Title :
Fully distributed three-tier active software replication
Author :
Marchetti, Carlo ; Baldoni, Roberto ; Tucci-Piergiovanni, Sara ; Virgillito, Antonino
Author_Institution :
Dipt. di Informatica e Sistemistica, Universita degli Studi di Roma "La Sapienza"
fDate :
7/1/2006 12:00:00 AM
Abstract :
Keeping strongly consistent the state of the replicas of a software service deployed across a distributed system prone to crashes and with highly unstable message transfer delays (e.g., the Internet), is a real practical challenge. The solution to this problem is subject to the FLP impossibility result, and thus there is a need for "long enough" periods of synchrony with time bounds on process speeds and message transfer delays to ensure deterministic termination of any run of agreement protocols executed by replicas. This behavior can be abstracted by a partially synchronous computational model. In this setting, before reaching a period of synchrony, the underlying network can arbitrarily delay messages and these delays can be perceived as false failures by some timeout-based failure detection mechanism leading to unexpected service unavailability. This paper proposes a fully distributed solution for active software replication based on a three-tier software architecture well-suited to such a difficult setting. The formal correctness of the solution is proved by assuming the middle-tier runs in a partially synchronous distributed system. This architecture separates the ordering of the requests coming from clients, executed by the middle-tier, from their actual execution, done by replicas, i.e., the end-tier. In this way, clients can show up in any part of the distributed system and replica placement is simplified, since only the middle-tier has to be deployed on a well-behaving part of the distributed system that frequently respects synchrony bounds.

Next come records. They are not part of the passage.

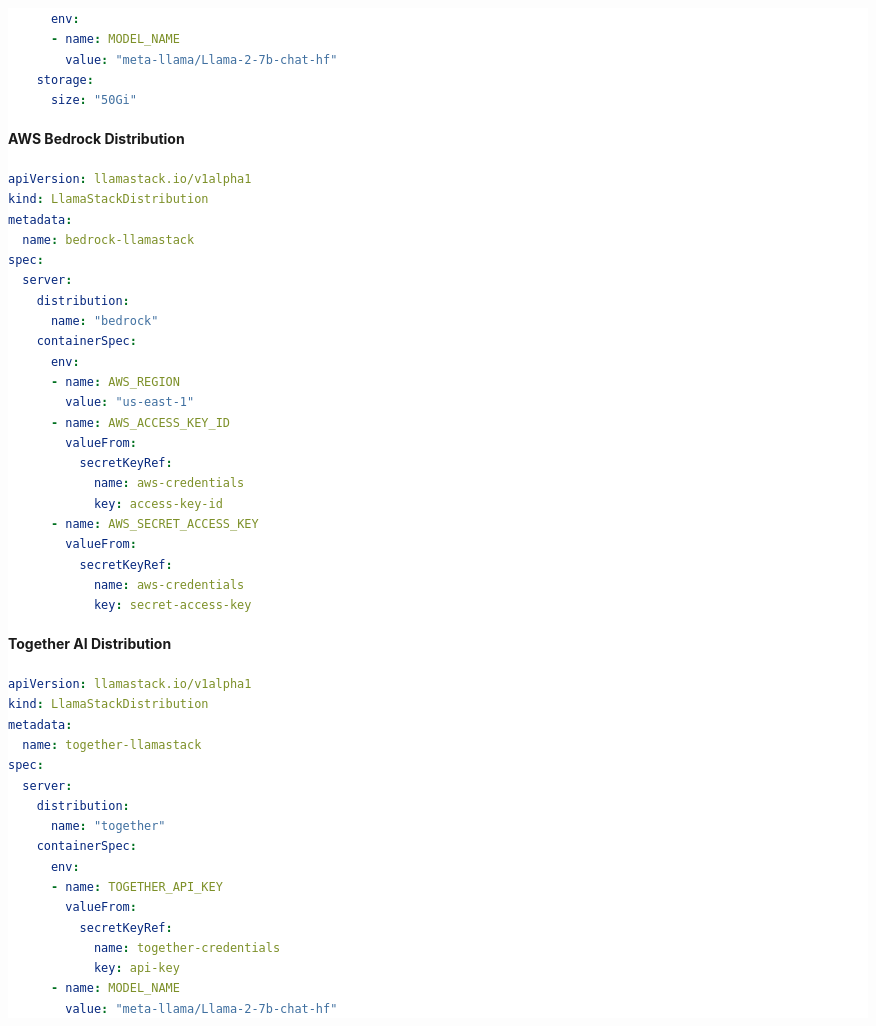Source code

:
 ```yaml
      env:
      - name: MODEL_NAME
        value: "meta-llama/Llama-2-7b-chat-hf"
    storage:
      size: "50Gi"
```

#### AWS Bedrock Distribution

```yaml
apiVersion: llamastack.io/v1alpha1
kind: LlamaStackDistribution
metadata:
  name: bedrock-llamastack
spec:
  server:
    distribution:
      name: "bedrock"
    containerSpec:
      env:
      - name: AWS_REGION
        value: "us-east-1"
      - name: AWS_ACCESS_KEY_ID
        valueFrom:
          secretKeyRef:
            name: aws-credentials
            key: access-key-id
      - name: AWS_SECRET_ACCESS_KEY
        valueFrom:
          secretKeyRef:
            name: aws-credentials
            key: secret-access-key
```

#### Together AI Distribution

```yaml
apiVersion: llamastack.io/v1alpha1
kind: LlamaStackDistribution
metadata:
  name: together-llamastack
spec:
  server:
    distribution:
      name: "together"
    containerSpec:
      env:
      - name: TOGETHER_API_KEY
        valueFrom:
          secretKeyRef:
            name: together-credentials
            key: api-key
      - name: MODEL_NAME
        value: "meta-llama/Llama-2-7b-chat-hf"
```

This deployment permits a rapid timeout tuning reducing thus unexpected service unavailability
Keywords :
fault diagnosis; fault tolerant computing; formal verification; message passing; software architecture; active software replication; message transfer delays; software service; synchronous computational model; synchronous distributed system; three-tier software architecture; timeout-based failure detection mechanism; Computational modeling; Computer architecture; Computer crashes; Delay effects; Distributed computing; Protocols; Software architecture; Software systems; Timing; Web and internet services; Dependable distributed systems; architectures for dependable services.; replication protocols; software replication in wide-area networks;
Journal_Title :
Parallel and Distributed Systems, IEEE Transactions on
DOI :
10.1109/TPDS.2006.89